News / Asia

    US Australia Summit: An Opportunity To Bond

    President Obama meets Prime Minister Rudd in the Oval Office of the White House
    President Obama meets Prime Minister Rudd in the Oval Office of the White House
    Susan Yackee

    Barack Obama’s trip to Australia in March is an opportunity to strengthen ties between the two nations and a chance for the charismatic president to bond with members of the Australian government and its people.

    “This trip is an important part of the President’s continued effort to broaden and strengthen the partnerships that are necessary to advance our security and prosperity,” says White House Spokesman Robert Gibbs.

    The most important topic for President Obama to discuss with Australian Prime Minister Kevin Rudd is the global financial crisis and recovery, according to Carl Thayer, a regional security specialist at the Australian Defence Force Academy in Canberra.  He says “Australia is waiting for an America distracted by its own economy to get on with a Free Trade Agreement.  Australia would like to further push opening of the markets.”

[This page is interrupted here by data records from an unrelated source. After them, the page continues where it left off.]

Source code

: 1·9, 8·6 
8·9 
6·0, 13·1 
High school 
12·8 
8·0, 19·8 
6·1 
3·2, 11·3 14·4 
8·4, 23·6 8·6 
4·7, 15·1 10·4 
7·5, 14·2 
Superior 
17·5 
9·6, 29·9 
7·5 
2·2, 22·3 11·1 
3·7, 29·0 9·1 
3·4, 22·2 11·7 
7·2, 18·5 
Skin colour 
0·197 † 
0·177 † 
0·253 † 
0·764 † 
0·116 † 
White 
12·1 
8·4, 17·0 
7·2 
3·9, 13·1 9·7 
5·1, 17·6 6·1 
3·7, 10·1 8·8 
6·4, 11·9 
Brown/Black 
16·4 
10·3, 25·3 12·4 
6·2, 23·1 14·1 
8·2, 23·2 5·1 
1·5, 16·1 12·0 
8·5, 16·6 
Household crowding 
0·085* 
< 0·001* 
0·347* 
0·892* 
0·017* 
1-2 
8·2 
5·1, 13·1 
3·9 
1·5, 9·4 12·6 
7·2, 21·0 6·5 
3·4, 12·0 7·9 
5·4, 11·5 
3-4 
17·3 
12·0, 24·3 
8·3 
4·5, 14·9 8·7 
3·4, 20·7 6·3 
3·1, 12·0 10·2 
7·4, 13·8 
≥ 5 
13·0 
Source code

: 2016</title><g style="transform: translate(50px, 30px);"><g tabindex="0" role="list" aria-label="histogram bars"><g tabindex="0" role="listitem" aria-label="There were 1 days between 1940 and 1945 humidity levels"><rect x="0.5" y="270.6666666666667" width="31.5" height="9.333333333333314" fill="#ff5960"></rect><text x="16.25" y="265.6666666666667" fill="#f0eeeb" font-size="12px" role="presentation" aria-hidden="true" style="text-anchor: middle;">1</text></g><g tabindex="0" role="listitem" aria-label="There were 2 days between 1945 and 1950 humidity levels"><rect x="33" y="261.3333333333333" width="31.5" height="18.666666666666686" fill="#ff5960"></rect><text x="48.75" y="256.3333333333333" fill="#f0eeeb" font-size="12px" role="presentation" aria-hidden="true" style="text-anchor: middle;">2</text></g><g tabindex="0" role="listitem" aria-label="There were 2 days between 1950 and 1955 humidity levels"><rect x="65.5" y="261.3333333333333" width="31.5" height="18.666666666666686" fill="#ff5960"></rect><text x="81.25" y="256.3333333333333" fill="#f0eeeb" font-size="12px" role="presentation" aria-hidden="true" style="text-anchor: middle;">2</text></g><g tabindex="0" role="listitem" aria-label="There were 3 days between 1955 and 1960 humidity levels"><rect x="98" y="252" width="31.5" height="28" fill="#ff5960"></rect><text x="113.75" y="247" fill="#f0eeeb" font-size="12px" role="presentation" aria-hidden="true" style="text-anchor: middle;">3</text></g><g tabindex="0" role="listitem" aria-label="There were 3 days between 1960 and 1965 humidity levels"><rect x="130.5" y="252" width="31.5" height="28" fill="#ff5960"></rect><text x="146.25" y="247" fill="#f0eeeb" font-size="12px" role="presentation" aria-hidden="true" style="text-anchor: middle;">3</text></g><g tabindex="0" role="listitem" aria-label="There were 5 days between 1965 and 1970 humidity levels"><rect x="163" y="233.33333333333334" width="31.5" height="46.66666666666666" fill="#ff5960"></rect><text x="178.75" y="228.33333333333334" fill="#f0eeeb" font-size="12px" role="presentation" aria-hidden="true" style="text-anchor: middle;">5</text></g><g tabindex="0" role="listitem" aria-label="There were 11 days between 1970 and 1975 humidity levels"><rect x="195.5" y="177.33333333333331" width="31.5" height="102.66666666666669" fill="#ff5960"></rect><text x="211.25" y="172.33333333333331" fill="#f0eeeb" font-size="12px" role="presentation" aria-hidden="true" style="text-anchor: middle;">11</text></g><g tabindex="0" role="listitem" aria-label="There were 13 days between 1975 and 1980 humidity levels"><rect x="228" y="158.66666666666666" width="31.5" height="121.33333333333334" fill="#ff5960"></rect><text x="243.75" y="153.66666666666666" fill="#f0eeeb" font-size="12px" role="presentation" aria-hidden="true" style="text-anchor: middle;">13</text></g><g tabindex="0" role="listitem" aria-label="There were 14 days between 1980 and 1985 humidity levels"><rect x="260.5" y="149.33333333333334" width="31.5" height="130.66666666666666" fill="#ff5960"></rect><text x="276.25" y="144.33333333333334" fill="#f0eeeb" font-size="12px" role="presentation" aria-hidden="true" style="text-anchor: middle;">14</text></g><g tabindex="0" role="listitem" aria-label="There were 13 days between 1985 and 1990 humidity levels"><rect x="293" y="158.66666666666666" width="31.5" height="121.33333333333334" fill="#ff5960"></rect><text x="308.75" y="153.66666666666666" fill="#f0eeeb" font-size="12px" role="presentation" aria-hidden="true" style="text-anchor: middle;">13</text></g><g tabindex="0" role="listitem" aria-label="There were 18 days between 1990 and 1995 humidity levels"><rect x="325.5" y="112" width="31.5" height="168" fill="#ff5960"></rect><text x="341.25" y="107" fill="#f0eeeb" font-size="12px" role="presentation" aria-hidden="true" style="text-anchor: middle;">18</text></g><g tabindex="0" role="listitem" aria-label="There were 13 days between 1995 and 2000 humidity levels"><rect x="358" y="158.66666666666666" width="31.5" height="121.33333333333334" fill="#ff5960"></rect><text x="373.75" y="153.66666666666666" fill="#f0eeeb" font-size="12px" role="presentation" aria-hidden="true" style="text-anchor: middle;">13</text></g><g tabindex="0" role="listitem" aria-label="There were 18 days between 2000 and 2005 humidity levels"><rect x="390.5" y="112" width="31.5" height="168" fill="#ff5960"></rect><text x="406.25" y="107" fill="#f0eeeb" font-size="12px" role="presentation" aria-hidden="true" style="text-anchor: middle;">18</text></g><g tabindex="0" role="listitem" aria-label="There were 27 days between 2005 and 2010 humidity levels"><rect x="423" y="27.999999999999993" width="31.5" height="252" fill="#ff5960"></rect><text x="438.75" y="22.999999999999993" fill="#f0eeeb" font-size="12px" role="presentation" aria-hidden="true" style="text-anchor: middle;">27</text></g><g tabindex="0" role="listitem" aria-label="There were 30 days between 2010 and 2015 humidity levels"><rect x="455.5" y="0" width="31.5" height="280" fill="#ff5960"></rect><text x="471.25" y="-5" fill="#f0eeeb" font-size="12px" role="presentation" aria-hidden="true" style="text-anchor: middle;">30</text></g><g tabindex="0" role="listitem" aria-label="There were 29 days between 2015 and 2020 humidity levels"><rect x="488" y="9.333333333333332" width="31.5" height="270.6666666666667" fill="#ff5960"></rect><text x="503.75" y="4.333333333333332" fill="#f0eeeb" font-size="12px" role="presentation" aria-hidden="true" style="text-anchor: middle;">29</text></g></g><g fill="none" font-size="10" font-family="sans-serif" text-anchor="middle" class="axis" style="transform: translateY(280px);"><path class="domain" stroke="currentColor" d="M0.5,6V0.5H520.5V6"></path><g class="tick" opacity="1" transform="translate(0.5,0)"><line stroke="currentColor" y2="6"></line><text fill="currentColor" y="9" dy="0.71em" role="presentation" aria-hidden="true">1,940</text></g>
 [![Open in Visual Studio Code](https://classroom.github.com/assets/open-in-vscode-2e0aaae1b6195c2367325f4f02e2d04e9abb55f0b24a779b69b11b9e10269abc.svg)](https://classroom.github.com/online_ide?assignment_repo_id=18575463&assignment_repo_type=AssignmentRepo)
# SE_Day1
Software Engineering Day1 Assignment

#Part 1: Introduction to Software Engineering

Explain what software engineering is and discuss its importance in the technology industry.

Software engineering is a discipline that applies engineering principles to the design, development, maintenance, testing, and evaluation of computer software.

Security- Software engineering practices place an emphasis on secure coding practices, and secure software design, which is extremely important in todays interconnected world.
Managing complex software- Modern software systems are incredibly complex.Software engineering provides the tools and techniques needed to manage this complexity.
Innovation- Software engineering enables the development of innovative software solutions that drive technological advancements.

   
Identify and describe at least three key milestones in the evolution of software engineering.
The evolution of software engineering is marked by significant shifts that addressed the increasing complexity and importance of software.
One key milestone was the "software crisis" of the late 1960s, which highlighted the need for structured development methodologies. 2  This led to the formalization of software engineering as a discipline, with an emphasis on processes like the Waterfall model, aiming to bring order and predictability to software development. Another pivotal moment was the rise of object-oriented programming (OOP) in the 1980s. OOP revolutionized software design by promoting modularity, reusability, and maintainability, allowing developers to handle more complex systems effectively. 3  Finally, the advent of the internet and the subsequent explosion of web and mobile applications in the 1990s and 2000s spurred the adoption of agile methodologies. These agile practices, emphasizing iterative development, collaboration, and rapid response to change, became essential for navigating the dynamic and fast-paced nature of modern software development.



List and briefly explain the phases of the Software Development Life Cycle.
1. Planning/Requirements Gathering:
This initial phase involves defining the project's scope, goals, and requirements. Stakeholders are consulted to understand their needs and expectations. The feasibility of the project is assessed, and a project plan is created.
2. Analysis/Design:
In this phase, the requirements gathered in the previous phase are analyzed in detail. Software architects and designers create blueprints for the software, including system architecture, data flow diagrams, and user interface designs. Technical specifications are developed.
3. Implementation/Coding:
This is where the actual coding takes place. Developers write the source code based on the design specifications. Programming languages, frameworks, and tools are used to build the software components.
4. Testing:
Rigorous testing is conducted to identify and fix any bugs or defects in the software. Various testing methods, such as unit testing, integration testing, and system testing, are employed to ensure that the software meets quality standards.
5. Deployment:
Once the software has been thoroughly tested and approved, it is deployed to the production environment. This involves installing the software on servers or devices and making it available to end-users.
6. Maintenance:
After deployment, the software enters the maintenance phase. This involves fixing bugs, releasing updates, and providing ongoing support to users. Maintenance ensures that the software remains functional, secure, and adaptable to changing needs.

    John Higley, Director of the Center for Australian and New Zealand Studies at the University of Texas at Austin says the Afghan war, in which both nations are engaged, will be a topic of discussion between the two leaders.  He says “the engagement of Australia in Afghanistan is not altogether popular among Australian voters.”

    Thayer says Australia wants an “acceptable strategy and end game” in Afghanistan.  He believes Australia wants to be in the war for its duration, but is reticent about committing more troops and is looking to the U.S. for reassurance that there is a plan to bring the war to a strategic, diplomatic and political conclusion.

    G20 Meeting in Pittsburgh
    G20 Meeting in Pittsburgh

    Thayer notes bilateral relations are already “quite strong.”  He says “the Labor government under Kevin Rudd is supporting the U.S. in Afghanistan and the Iraq war is no longer the irritant that it was.  And larger issues have brought the two leaders together” at G-20 summits and at a face-to-face meeting at the White House.  “So by all accounts there is good chemistry,” he says.

    Higley’s advice to President Obama is to “do what he does naturally, which is to make himself visible in public, to deliver a spellbinding speech in Parliament, which will be heavily covered by the Australia media, and to stress the ties that bind the United States and Australia, which are multiple.”

    This year marks the 70th anniversary of official relations between the United States and Australia.